Вот только два пасущихся у обочины козлика все портят. Божьи создания с изумленными энергичными глазами. Один черный, другой тоже черный. Один щиплет траву, другой поскакивает, цепляет первого. Вот они – совершенно нормальные существа, только – козлы, конечно, и спроса с них нет. Потому и любуешься ими, как рыбками в аквариуме, – хороши, да не про тебя. Но глаз все равно радуется, и жить – легче.
Потому что, когда Сева додумывался до конца о том, что он видел даже в пейзаже, то оказывалось, что это что-то вроде насилия. Природу устраивает все самое страшное, что с ним происходит. Это мешало ею наслаждаться.

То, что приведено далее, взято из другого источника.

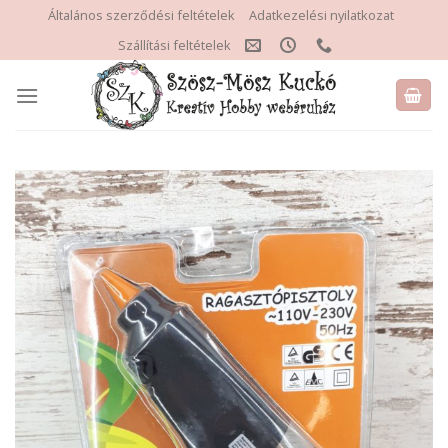
Skip
Általános szerződési feltételek
Adatkezelési nyilatkozat
to
Szállítási feltételek
content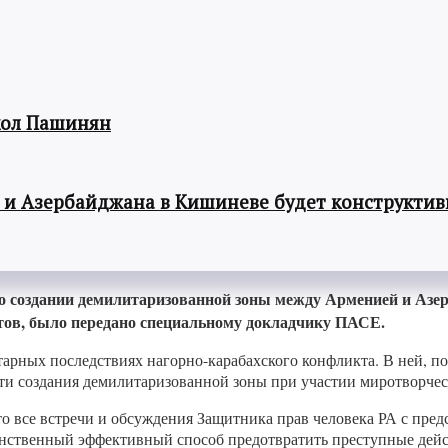
кол Пашинян
 и Азербайджана в Кишиневе будет конструкти
о создании демилитаризованной зоны между Арменией и Азе
ктов, было передано специальному докладчику ПАСЕ.
арных последствиях нагорно-карабахского конфликта. В ней, по
ти создания демилитаризованной зоны при участии миротворчес
то все встречи и обсуждения Защитника прав человека РА с пр
единственный эффективный способ предотвратить преступные де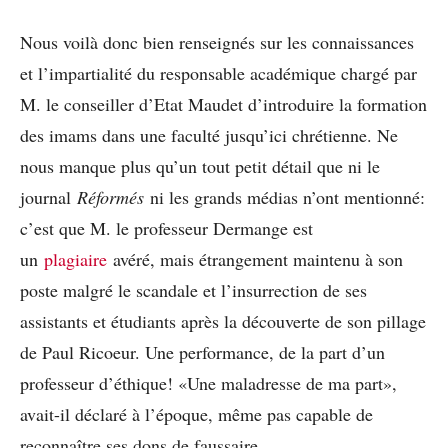
Nous voilà donc bien renseignés sur les connaissances
et l’impartialité du responsable académique chargé par
M. le conseiller d’Etat Maudet d’introduire la formation
des imams dans une faculté jusqu’ici chrétienne. Ne
nous manque plus qu’un tout petit détail que ni le
journal
Réformés
ni les grands médias n’ont mentionné:
c’est que M. le professeur Dermange est
un
plagiaire
avéré, mais étrangement maintenu à son
poste malgré le scandale et l’insurrection de ses
assistants et étudiants après la découverte de son pillage
de Paul Ricoeur. Une performance, de la part d’un
professeur d’éthique! «Une maladresse de ma part»,
avait-il déclaré à l’époque, même pas capable de
reconnaître ses dons de faussaire.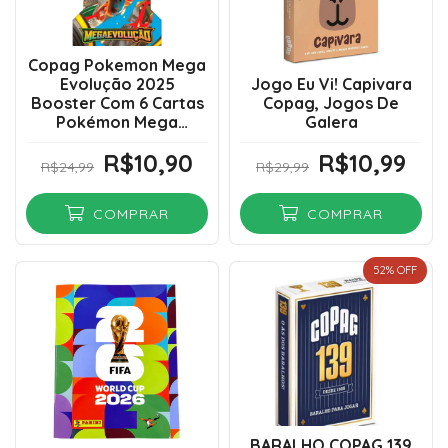
Copag Pokemon Mega
Evolução 2025
Jogo Eu Vi! Capivara
Booster Com 6 Cartas
Copag, Jogos De
Pokémon Mega
Galera
Evolução Português
R$10,90
R$10,99
R$24,99
R$29,99
COMPRAR
COMPRAR
52
% OFF
BARALHO COPAG 139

Искажено восприятие природы. Смотрит сейчас Сева на поле незрелой кукурузы, потом – на поле подсолнечника, на котором только начинают появляться цветы, – и думает о том, сколько он наворовал этого добра.
Сгорбившись, под палящим солнцем, царапаясь о высохшие будылки, с льняными мешками пробраться в середину поля, расчистить поляну и набивать семечку палкой из огромных шляп, на срезах выдающих липкую растительную кровь. И приседать от шума проехавшего автомобиля.
Казалось, что это не закончится никогда. Сыплешь в мешок и сыплешь – а он все пустой. Этот голод не утолим подсолнечными семечками.